- BRIEF
Copy the lines below word for word, leaving out the pictures.

- RECORDS SUPPLIED
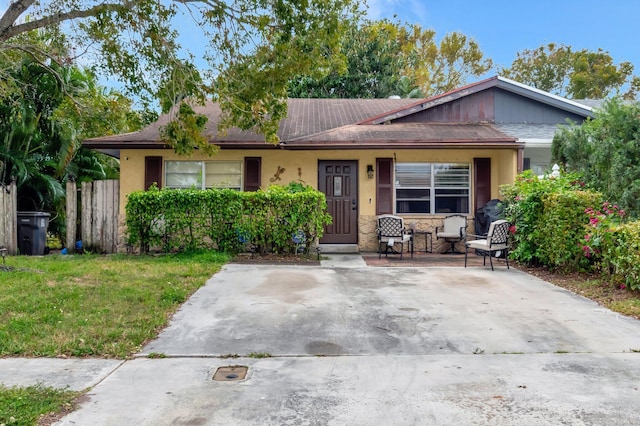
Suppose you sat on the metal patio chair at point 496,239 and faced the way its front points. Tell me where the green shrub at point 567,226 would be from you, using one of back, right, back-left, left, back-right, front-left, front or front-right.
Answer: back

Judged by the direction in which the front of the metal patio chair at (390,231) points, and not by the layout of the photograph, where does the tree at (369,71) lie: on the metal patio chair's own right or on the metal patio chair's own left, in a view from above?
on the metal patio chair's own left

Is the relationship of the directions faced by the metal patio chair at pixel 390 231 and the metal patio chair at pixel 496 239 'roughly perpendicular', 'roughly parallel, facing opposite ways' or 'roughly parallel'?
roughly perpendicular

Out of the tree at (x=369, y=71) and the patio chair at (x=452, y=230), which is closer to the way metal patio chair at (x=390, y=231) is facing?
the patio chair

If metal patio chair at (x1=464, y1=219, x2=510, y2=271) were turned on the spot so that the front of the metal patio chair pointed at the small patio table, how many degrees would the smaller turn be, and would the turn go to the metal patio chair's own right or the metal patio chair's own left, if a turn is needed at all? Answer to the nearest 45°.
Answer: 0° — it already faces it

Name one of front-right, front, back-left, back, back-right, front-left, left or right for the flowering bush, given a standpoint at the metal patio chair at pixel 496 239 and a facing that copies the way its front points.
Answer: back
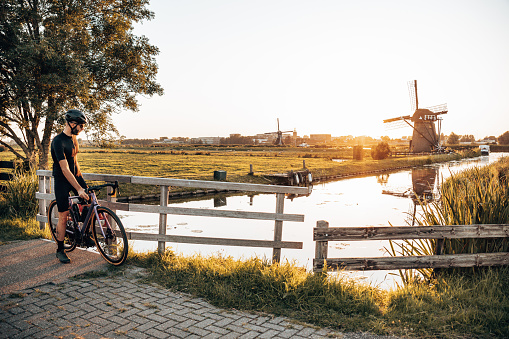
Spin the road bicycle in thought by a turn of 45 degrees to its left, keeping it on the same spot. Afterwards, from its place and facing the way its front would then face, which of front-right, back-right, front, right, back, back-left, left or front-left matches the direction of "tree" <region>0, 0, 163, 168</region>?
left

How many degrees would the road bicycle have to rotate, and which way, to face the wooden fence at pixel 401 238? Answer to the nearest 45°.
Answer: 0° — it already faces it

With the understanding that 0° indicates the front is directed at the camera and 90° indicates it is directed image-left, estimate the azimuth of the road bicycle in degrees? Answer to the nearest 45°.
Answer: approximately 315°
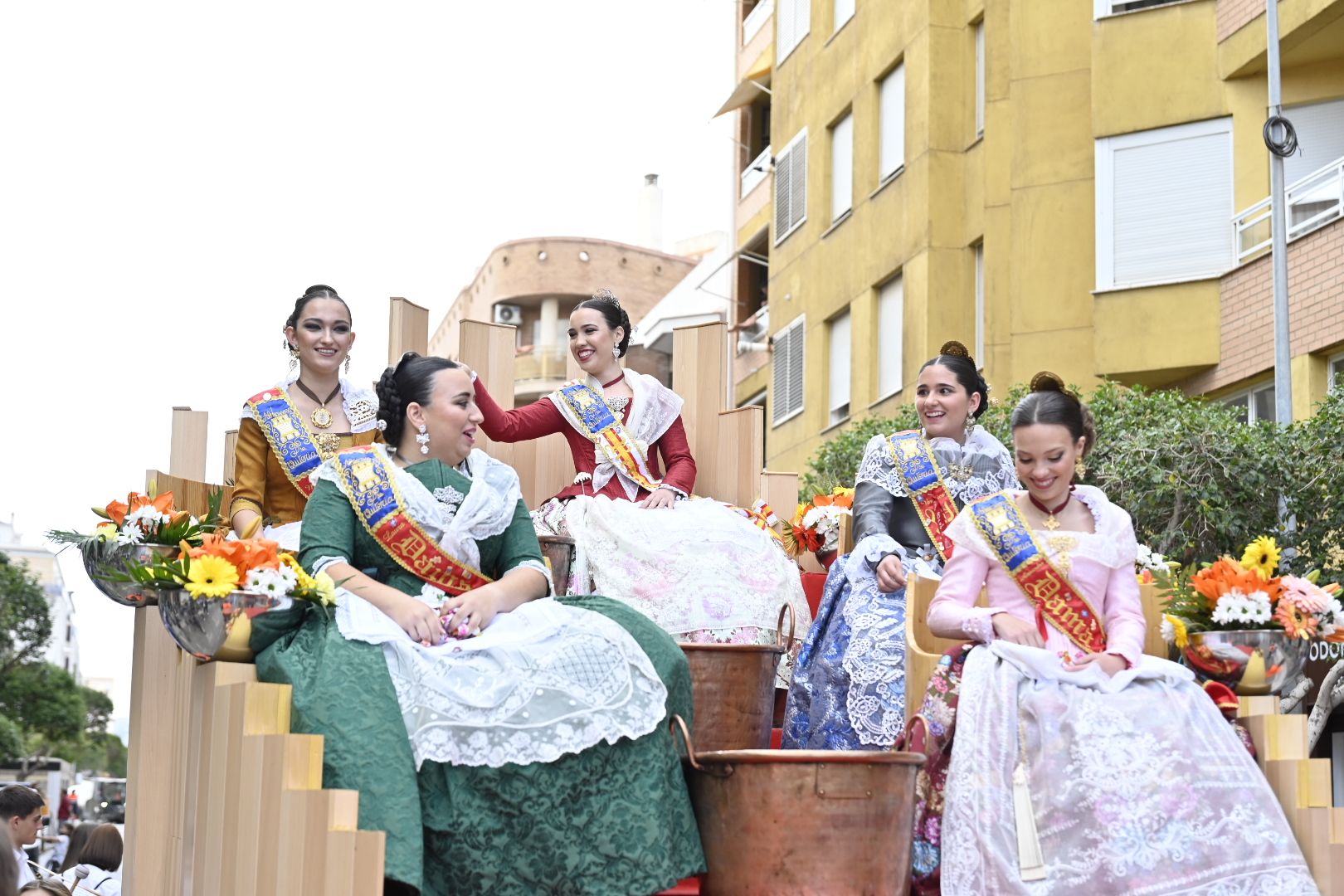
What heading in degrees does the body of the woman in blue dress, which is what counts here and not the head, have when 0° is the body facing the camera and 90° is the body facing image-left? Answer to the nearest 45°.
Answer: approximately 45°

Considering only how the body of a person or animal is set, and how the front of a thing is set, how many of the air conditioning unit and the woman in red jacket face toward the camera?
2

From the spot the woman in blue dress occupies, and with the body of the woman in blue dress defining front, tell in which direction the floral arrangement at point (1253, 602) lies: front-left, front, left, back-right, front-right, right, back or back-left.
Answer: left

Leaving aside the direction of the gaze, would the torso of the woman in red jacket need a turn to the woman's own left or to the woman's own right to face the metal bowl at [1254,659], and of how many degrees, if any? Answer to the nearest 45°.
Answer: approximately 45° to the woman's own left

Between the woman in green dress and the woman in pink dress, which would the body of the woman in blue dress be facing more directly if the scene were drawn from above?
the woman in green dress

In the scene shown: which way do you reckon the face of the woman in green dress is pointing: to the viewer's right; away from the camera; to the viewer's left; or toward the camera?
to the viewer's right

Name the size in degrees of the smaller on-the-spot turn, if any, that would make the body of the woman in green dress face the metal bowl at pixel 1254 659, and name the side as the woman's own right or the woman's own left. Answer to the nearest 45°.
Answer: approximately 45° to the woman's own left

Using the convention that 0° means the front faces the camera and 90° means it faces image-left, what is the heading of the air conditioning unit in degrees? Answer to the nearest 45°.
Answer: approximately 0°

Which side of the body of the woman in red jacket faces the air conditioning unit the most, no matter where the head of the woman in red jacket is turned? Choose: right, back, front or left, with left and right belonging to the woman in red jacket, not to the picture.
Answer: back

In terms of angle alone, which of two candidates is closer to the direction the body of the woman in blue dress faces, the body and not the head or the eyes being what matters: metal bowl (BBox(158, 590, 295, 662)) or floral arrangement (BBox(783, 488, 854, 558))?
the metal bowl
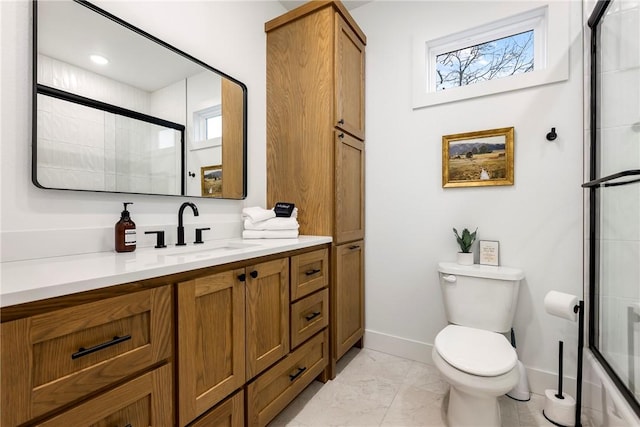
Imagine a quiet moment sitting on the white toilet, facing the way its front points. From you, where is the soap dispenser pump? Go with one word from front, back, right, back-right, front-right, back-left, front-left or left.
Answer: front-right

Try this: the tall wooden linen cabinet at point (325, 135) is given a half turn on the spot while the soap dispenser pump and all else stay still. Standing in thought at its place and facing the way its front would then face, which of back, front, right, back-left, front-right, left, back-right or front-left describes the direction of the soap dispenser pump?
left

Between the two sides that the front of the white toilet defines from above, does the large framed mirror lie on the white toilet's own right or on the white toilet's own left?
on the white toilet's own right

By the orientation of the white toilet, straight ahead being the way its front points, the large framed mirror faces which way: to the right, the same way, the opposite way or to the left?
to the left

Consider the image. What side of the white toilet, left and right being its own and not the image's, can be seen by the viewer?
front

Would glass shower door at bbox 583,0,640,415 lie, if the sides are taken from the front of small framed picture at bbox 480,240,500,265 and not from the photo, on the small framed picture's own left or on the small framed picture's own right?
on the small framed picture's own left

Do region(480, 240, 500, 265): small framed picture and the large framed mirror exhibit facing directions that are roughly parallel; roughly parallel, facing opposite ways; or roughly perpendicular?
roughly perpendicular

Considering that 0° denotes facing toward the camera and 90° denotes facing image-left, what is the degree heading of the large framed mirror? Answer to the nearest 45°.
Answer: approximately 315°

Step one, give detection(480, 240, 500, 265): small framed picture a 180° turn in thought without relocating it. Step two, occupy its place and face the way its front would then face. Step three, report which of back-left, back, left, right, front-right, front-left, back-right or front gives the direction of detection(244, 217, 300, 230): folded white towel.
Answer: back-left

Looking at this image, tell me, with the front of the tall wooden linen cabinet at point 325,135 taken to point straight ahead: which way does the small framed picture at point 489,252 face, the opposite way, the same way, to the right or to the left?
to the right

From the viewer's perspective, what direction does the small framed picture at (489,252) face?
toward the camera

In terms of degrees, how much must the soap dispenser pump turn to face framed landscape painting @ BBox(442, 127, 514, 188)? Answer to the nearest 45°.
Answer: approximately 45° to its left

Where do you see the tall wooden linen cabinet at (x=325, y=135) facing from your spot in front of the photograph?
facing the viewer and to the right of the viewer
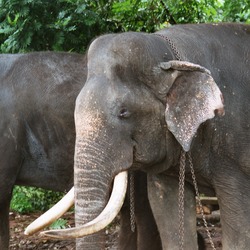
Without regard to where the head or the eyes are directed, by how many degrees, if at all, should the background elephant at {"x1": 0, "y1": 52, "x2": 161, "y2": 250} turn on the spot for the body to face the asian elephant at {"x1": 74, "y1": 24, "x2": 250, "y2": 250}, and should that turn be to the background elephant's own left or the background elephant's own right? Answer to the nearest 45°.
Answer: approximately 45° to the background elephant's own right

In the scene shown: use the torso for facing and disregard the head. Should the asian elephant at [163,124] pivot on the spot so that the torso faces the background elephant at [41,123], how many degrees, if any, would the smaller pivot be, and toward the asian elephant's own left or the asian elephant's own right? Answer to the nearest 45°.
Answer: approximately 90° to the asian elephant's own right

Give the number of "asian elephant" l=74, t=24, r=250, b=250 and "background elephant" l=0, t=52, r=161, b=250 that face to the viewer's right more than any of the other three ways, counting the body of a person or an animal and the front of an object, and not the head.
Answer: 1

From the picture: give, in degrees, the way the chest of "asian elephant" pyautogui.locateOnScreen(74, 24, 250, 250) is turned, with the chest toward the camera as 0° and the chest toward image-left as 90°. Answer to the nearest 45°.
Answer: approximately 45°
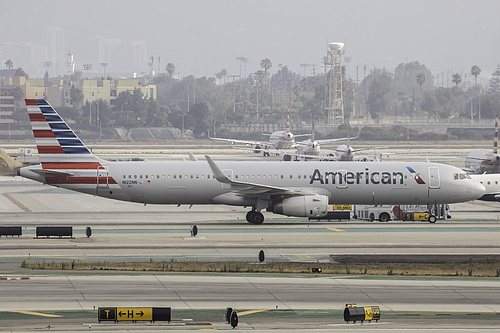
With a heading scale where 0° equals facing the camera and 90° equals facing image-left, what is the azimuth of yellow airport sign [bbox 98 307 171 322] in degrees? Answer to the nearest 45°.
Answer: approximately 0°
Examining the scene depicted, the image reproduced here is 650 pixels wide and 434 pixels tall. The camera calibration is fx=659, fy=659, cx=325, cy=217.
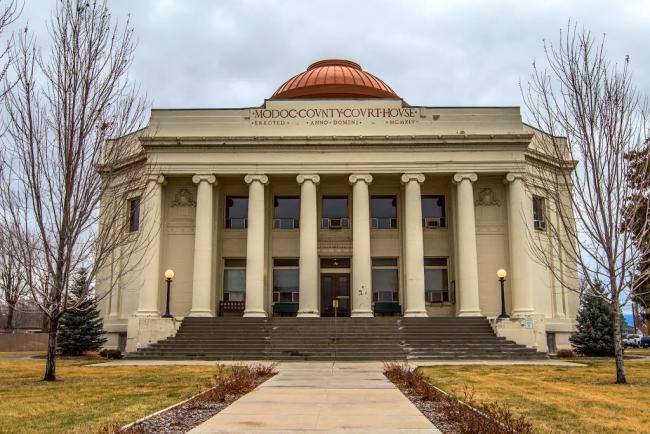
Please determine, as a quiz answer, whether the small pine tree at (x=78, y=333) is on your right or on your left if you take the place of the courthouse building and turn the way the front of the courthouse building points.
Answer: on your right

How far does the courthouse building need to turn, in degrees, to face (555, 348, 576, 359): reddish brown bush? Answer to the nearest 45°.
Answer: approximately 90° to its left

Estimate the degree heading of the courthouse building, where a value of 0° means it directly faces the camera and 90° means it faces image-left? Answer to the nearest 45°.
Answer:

- TASK OUTPUT
Suppose you sat on the metal patio chair at point 496,239 and faced the way its front points. Tell me where the green shrub at point 567,226 would be from you, using one of back, right, back-left, left, back-right, front-left, front or front-right.
Answer: back

Judged by the direction in which the front of the metal patio chair at (390,231) points, and not by the layout of the photograph, where does the tree at (369,71) lie: on the metal patio chair's own right or on the metal patio chair's own left, in a view from above?
on the metal patio chair's own left

Is the relationship of the directions faced by the metal patio chair at pixel 390 231 and the metal patio chair at pixel 496 239 'roughly perpendicular', 'roughly parallel, facing opposite ways' or 'roughly parallel'?
roughly perpendicular

Out of the tree at (x=369, y=71) and the patio chair at (x=452, y=230), which is closer to the way metal patio chair at (x=390, y=231) is facing?
the patio chair

If metal patio chair at (x1=464, y1=219, x2=510, y2=271) were turned on the spot so that the front of the metal patio chair pointed at the small patio table, how many degrees would the smaller turn be, and would the turn go to the metal patio chair's own right or the metal patio chair's own left, if a turn is needed at all? Answer to the nearest 45°.
Answer: 0° — it already faces it

Name one of front-right, front, back-left, back, back-right, front-left, left or right for the flowering bush, given a standpoint at the metal patio chair at pixel 496 239 and a facing that copies the way its front points.
Answer: back
Spin the road bicycle in thought by a turn of 45 degrees to its left, keeping it on the same spot. Afterwards, from its place and facing the way its front would then face, which of front-right, back-right, front, right, back, back-left, left or front-left matches the direction of "tree" <region>0, 0, 163, 168</region>?
left

How many degrees would the road bicycle have to rotate, and which way, to face the wooden fence at pixel 401 238? Answer to the nearest 45°.
Answer: 0° — it already faces it

With the understanding that 0° indicates the front is directed at the camera and 90° indicates it is directed image-left, estimate the azimuth of the road bicycle in degrees? Answer to the nearest 45°.
Answer: approximately 315°
What heading in degrees does the body of the woman in blue dress, which is what counts here and not the head, have when 0° is the body facing the camera and 90° is the body facing image-left? Answer to the nearest 45°.
Answer: approximately 45°

Considering only how the body of a person or animal is set, and how the front of a thing is set, how many of the air conditioning unit and the woman in red jacket face toward the camera?
2

From the spot the woman in blue dress occupies, and with the body of the woman in blue dress defining front, tell in which direction the floral arrangement at point (1253, 602) lies: front-left, front, left, back-right, front-right, right, back or back-left.
Answer: left

Leaving aside the direction of the gaze, would the torso of the woman in red jacket need a turn to the woman's own left or to the woman's own right to face the metal bowl at [1254,659], and of how many degrees, if any? Answer to the nearest 45°.
Answer: approximately 45° to the woman's own left

Between the woman in green dress and the woman in pink dress, which would the body of the woman in blue dress be facing more directly if the scene were drawn from above?
the woman in green dress

In the scene shown: which way do you reckon the face of the woman in green dress is pointing: to the viewer's right; away from the camera; to the viewer's left; or toward the camera?
to the viewer's right

Name the size in degrees of the smaller on-the-spot turn, if any, that would make the body of the woman in green dress face the metal bowl at pixel 1254 659, and name the side as the woman's own right or the woman's own left. Answer to the nearest 45°.
Answer: approximately 45° to the woman's own left

Using the convention that 0° means the front faces the camera and 90° means it faces image-left, what is the heading of the air conditioning unit in degrees? Answer to the nearest 45°.
Answer: approximately 0°

Which side of the body of the woman in red jacket faces the air conditioning unit the most, no matter where the head of the woman in red jacket is turned? Choose: right, back, front or left, with left and right belonging to the woman in red jacket, not to the picture.
Answer: back

In terms of angle alone, which of two candidates is closer to the direction the body of the woman in blue dress faces, the body and not the head or the eyes being what matters: metal bowl (BBox(158, 590, 295, 662)) or floral arrangement (BBox(783, 488, 854, 558))?
the metal bowl
Imagine a quiet moment sitting on the white toilet, facing the way its front points. From you, where is the soap dispenser pump? Go with one word from front, back, right, back-right, front-right, back-left, front-left or left.
Answer: front-right

Try this: the tall wooden linen cabinet at point (325, 135) is given a half turn on the spot while the soap dispenser pump and all else stay still. Standing in thought at its place and facing the way its front would then face, which of back, front, right, back-left, front-right, left, back-right or front-left describes the direction of the soap dispenser pump?
left

Between the two sides that the front of the white toilet defines from above, does the large framed mirror lie on the white toilet's own right or on the white toilet's own left?
on the white toilet's own right

By the orientation of the white toilet, straight ahead being the way its front points, the large framed mirror faces which way: to the right, the same way, the opposite way or to the left?
to the left

Consider the image. What side of the white toilet, left and right being its own and not the image's, can be seen by the viewer?
front

Would glass shower door at bbox 583,0,640,415 lie, if the sides are taken from the front of small framed picture at bbox 480,240,500,265 and not from the photo, on the small framed picture's own left or on the small framed picture's own right?
on the small framed picture's own left

Do region(480, 240, 500, 265): small framed picture and the large framed mirror exhibit facing directions that are roughly parallel; roughly parallel, facing opposite ways; or roughly perpendicular?
roughly perpendicular

Considering that 0° denotes facing toward the camera and 90° denotes facing image-left, what is the degree heading of the large framed mirror? Answer to the nearest 45°.
Answer: approximately 315°

Step one, give detection(480, 240, 500, 265): small framed picture a 180° turn in thought without relocating it. Step two, occupy its place and face the way its front would then face. Step three, report which of back-left, back, left, right, front-right, front-left, back-right or front gives the direction of detection(244, 217, 300, 230): folded white towel.
Answer: back-left

Looking at this image, tell me, with the front of the tall wooden linen cabinet at point 325,135 taken to point straight ahead: which way does the small framed picture at point 489,252 face, the opposite way, the same way, to the right or to the left?
to the right

From the viewer's perspective, what direction does the small framed picture at (489,252) face?
toward the camera

In terms of degrees, how much must the soap dispenser pump turn to face framed landscape painting @ BBox(442, 127, 514, 188)? Answer to the nearest 45°.
Answer: approximately 45° to its left

Where do you see the tall wooden linen cabinet at (x=325, y=135) facing from your spot in front of the photograph?
facing the viewer and to the right of the viewer
Without regard to where the head or the eyes are directed, by how many degrees, if at all, should the background elephant at {"x1": 0, "y1": 52, "x2": 161, "y2": 250} turn on the spot for the body to face the asian elephant at {"x1": 74, "y1": 24, "x2": 250, "y2": 250}, and should that turn be to the background elephant's own left or the background elephant's own right? Answer to the nearest 45°.
Answer: approximately 45° to the background elephant's own right

In the scene shown: use the torso for facing and disregard the head. Should the asian elephant at [163,124] pivot on the spot so that the torso faces the background elephant at [41,123], how many degrees, if any, would the smaller pivot be, and toward the asian elephant's own left or the asian elephant's own right? Answer to the nearest 45°.
Answer: approximately 90° to the asian elephant's own right

Give the number of "asian elephant" l=74, t=24, r=250, b=250 and "background elephant" l=0, t=52, r=161, b=250 that face to the viewer's right more than any of the other three ways, counting the body of a person or an animal and the front of an object, and not the head.
Answer: 1

From the picture: give, in degrees, the way the chest of "asian elephant" pyautogui.locateOnScreen(74, 24, 250, 250) is turned, with the chest toward the camera as 0° and the chest toward image-left as 90°. Answer to the nearest 45°.
Answer: approximately 45°
With a heading scale where 0° equals facing the camera and 90° equals facing image-left, what is the azimuth of yellow airport sign [bbox 98 307 171 322] in degrees? Answer to the nearest 45°.
Answer: approximately 0°
Examining the scene depicted, the image reproduced here is 650 pixels wide and 434 pixels tall. The camera calibration is fx=659, fy=659, cx=325, cy=217.
Please determine, as a quiz answer, whether the small pine tree at (x=78, y=333) is on your right or on your left if you take the place of the courthouse building and turn the way the front of the courthouse building points.
Answer: on your right

How far does the courthouse building need to turn, in degrees, to face (555, 348, 576, 359): reddish brown bush? Answer to the nearest 45°.
Answer: approximately 90° to its left

Estimate the degree heading of the courthouse building, where a value of 0° means it directly faces the camera and 90° means it faces image-left? Answer to the nearest 45°.
Answer:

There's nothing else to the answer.